All things considered, the findings show that (TXA) considerably lowers perioperative blood loss and transfusion requirements without raising the possibility of serious side effects. Its use in internal fixation of distal femur fractures appears to be both effective and safe, making it a valuable addition to perioperative blood management strategies in orthopaedic trauma surgery.

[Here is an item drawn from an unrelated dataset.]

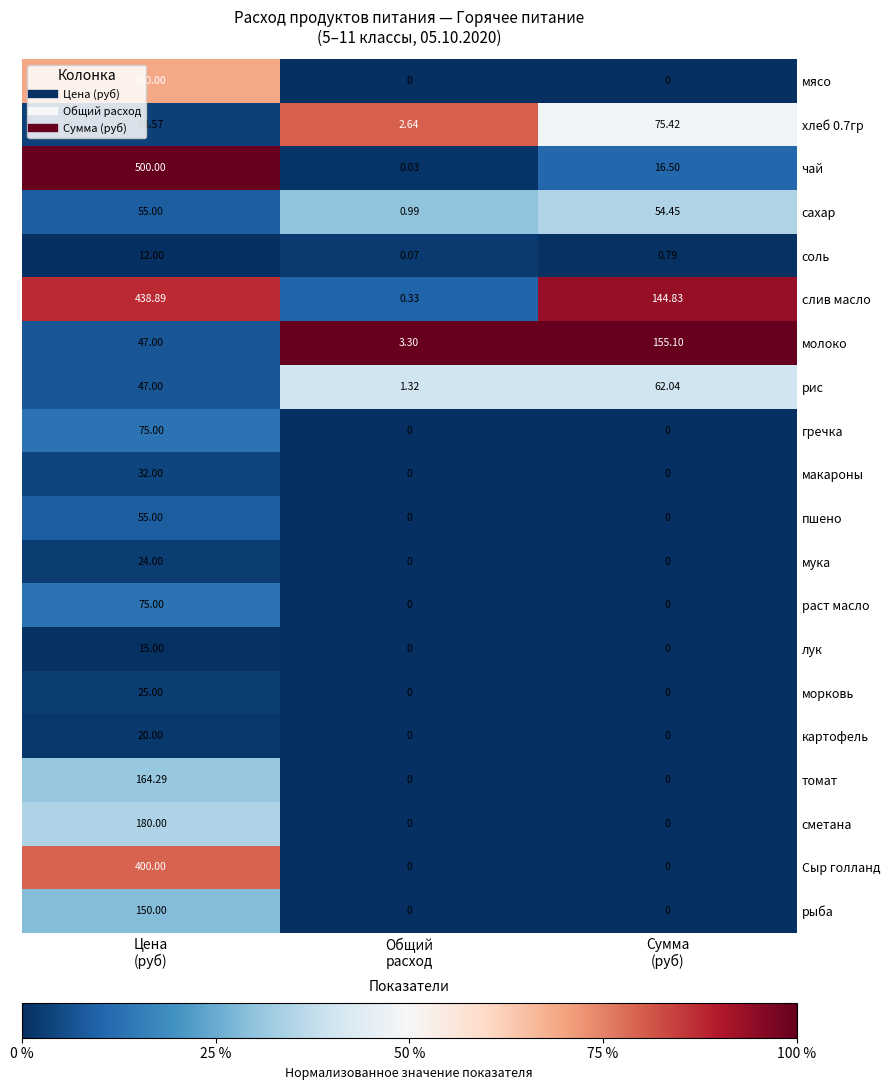

At which category does the chart reach its peak across all series?

Цена
(руб)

The use of TXA to lessen perioperative blood loss during orthopaedic fracture procedures, especially femur fractures, has been supported by recent research since 2018. Without worsening thromboembolic consequences, TXA administration dramatically decreased intraoperative blood loss, postoperative haemoglobin decline, and the requirement for allogeneic blood transfusion in a cohort analysis of patients having proximal femur fracture repair [7]. Similarly, a large-scale analysis confirmed these findings, demonstrating that TXA markedly lowered perioperative blood loss and transfusion rates in femur fracture surgeries, with no statistically significant increase in adverse events [8]. Comparative studies comparing topical and intravenous TXA use in hip and femur fracture procedures revealed that both techniques were equally successful in minimizing blood loss and the need for transfusions. Both routes are safe choices for perioperative blood conservation in fracture surgery, as neither was linked to increased risks of pulmonary embolism or deep vein thrombosis [9]. Intravenous TXA has been demonstrated to significantly reduce transfusion need and overall blood loss, including hidden blood loss, in elderly patients undergoing proximal femoral nail anti-rotation fixation. Crucially, these advantages were attained without increasing the frequency of thromboembolic incidents, highlighting TXA's safety record even in high-risk groups [10].
With no discernible rise in serious consequences, TXA efficiently lowers perioperative blood loss and transfusion needs in internal fixation of distal femur fractures, making it a useful and safe addition to surgical blood management.